*Extracted text:*
□ □ □ □ □ □ □

UK Tour kicks off Saturday (14 April)



Wednesday, April 11, 2007

Sickly green

What is it with the 'in' crowd and saving the planet? And, no, I am not talking about news that Madge will be fronting London's Live Earth (the noughties answer to the eighties Live Aid) concert. Rather, I am talking about how London's metropolitan elite no longer cares about social justice. On the contrary, all their political energies have been diverted to the green agenda - and, in particular, the politics of food.

And nowhere is this more apparent than Marylebone. With local residents including Madonna and Noel Gallagher, it is one of the trendiest postcodes in town. That is, until you stroll into the local Waitrose and find the so-called 'trendies' subscribing to the dogma of fresh, local and seasonal. Why on earth should they care about how many 'food miles' a punnet of blueberries rack up when it makes little difference to global warming? As Tony Blair pointed out, if Britain reduced its carbon emissions to zero, the benefit to the environment would be wiped out by just two years of growth in China's emissions.

For a food fascist to imagine that their buying habits is making a difference is like saying they are combating poverty by donating to Oxfam. And on that note, why doesn't their obsession with provenance extend to recreational drugs as well? Certainly cocaine is as un-green as it gets, but these same trendies have no problem snorting it- organic or not.

As for the ammunition behind today's rant? The imminent opening by Hugh Fearnley-Whittingstall from River Cottage of London's first Natural Kitchen store in Marylebone which "will sell and serve local, regional and seasonal organic food of the highest quality, in a lively and vibrant environment that will lead the way in natural food retailing."

As if the area isn't sickly green as it is.

The Natural Kitchen
77-78 Marylebone High Street
London W1U 5JX

Opening late April.

Tuesday, April 10, 2007

And the award goes to...

Thank you all for reading and voting! As announced yesterday, City Slicker has made Metro's 'Best of Brit Blog Awards' Shortlist. And we have been moved from Politics to the Arts & Entertainment category. I wonder if that has anything to do with my likening the current Tory leader to a simpering, moon-faced parrot with about as much sex appeal as a battered saveloy. Regardless, I think A&E is where we best belong. I will keep you posted on the result later this month. Thanks again!

Click here for the complete shortlist.

□ □ □ □ □ □ □

*Task inputs:*
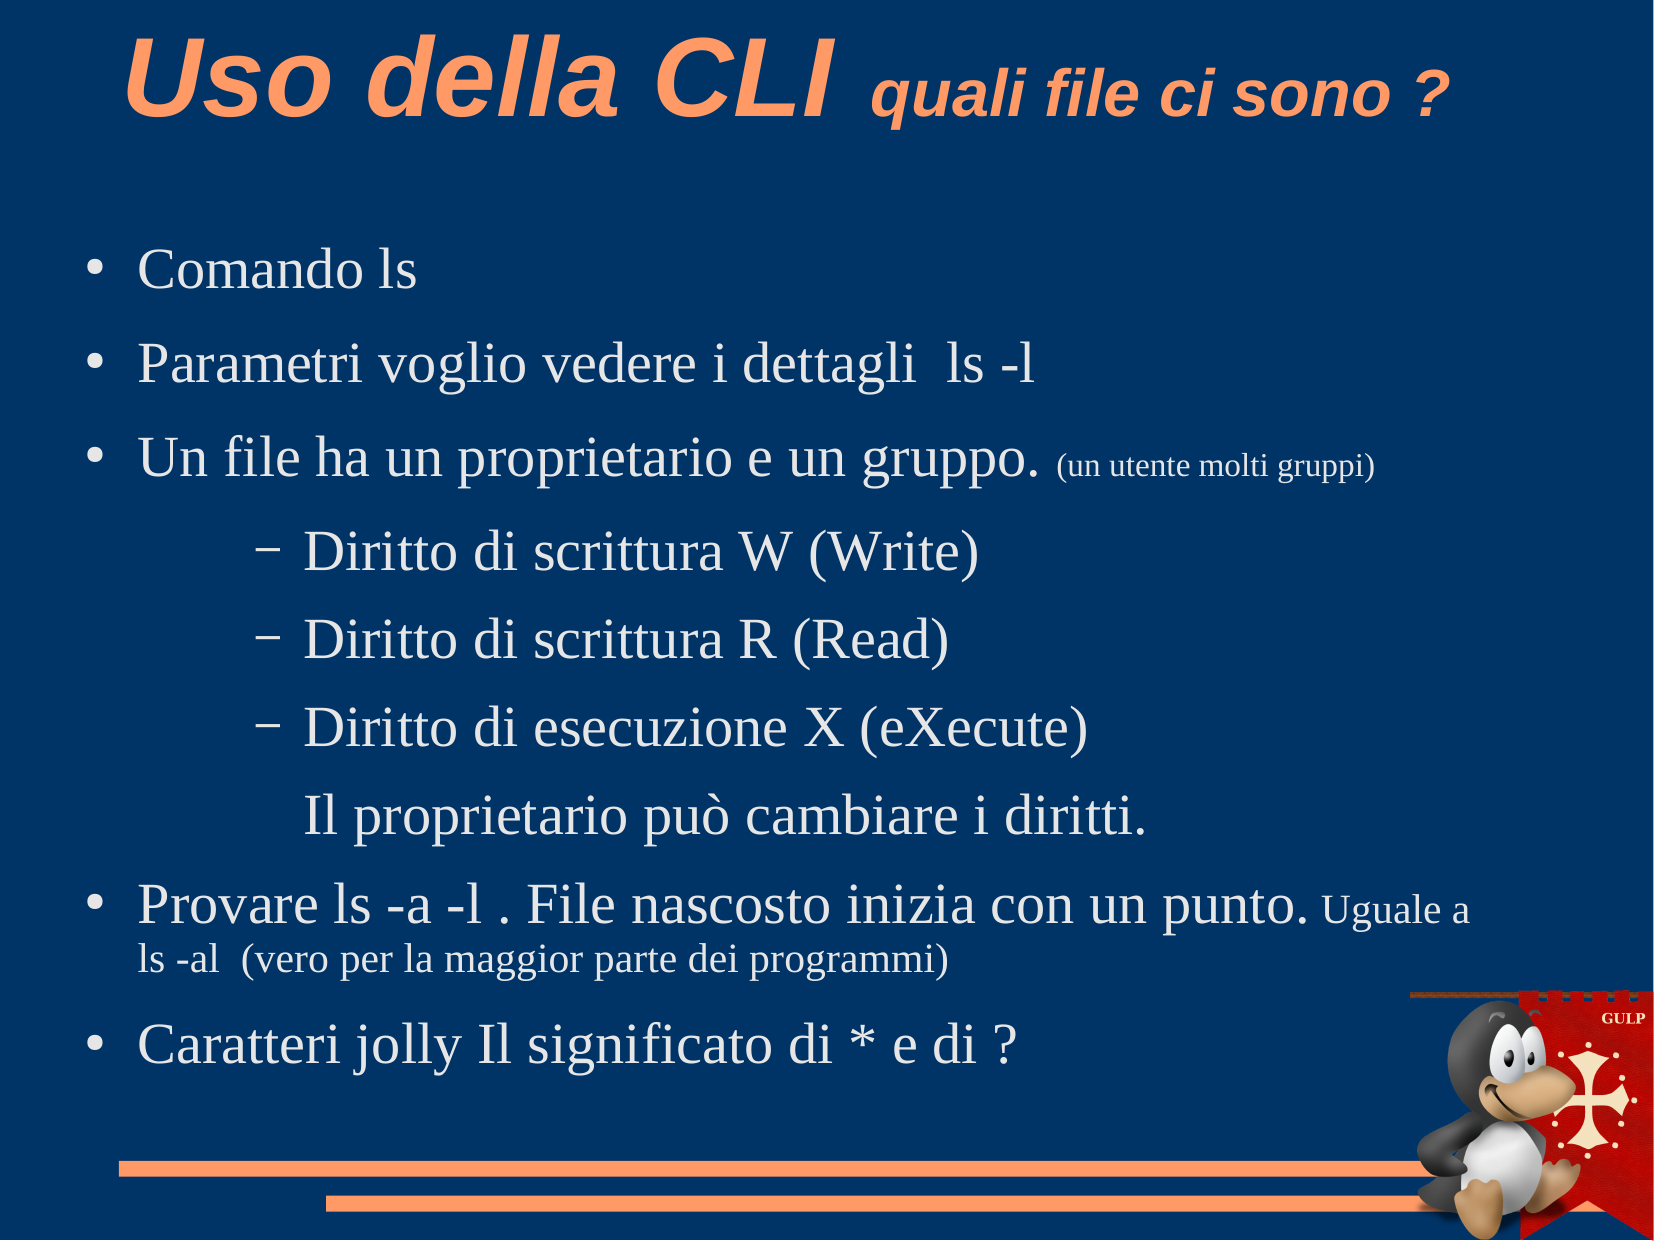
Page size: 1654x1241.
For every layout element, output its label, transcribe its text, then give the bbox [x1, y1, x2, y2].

list Comando ls Parametri voglio vedere i dettagli ls -l Un file ha un proprietario e un gruppo. (un utente molti gruppi) Diritto di scrittura W (Write) Diritto di scrittura R (Read) Diritto di esecuzione X (eXecute) Il proprietario può cambiare i diritti. Provare ls -a -l . File nascosto inizia con un punto. Uguale a ls -al (vero per la maggior parte dei programmi) Caratteri jolly Il significato di * e di ? [66, 236, 1506, 1171]
title [182, 826, 1152, 1160]
title Uso della CLI quali file ci sono ? [121, 14, 1534, 392]
picture [1410, 990, 1654, 1241]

□ □ □ □ □ □ □

*Directives:*
1. In the blog post about Marylebone, what street address is given for The Natural Kitchen?
2. Reproduce the records word for word, everything from their beginning down to and including the line containing "For every layout", and leave the pictures out.

*Answer list:*
1. 77-78 Marylebone High Street, London W1U 5JX.

2.
Page size: 1654x1241.
For every layout element, output its label, transcribe its text, then give the bbox [x1, y1, x2, y2].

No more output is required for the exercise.